(Available data begins)

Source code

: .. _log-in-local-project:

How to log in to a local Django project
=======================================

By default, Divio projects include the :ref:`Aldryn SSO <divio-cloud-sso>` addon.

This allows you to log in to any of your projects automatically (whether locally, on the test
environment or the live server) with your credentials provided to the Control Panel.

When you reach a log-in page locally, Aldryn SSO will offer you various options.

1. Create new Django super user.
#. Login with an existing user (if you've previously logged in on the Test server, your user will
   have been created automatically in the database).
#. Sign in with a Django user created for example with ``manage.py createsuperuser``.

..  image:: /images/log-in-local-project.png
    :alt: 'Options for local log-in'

(Available data ends)

All lines in the entries above that hold the word "projects" need to be copied.

Answer →
By default, Divio projects include the :ref:`Aldryn SSO <divio-cloud-sso>` addon.
This allows you to log in to any of your projects automatically (whether locally, on the test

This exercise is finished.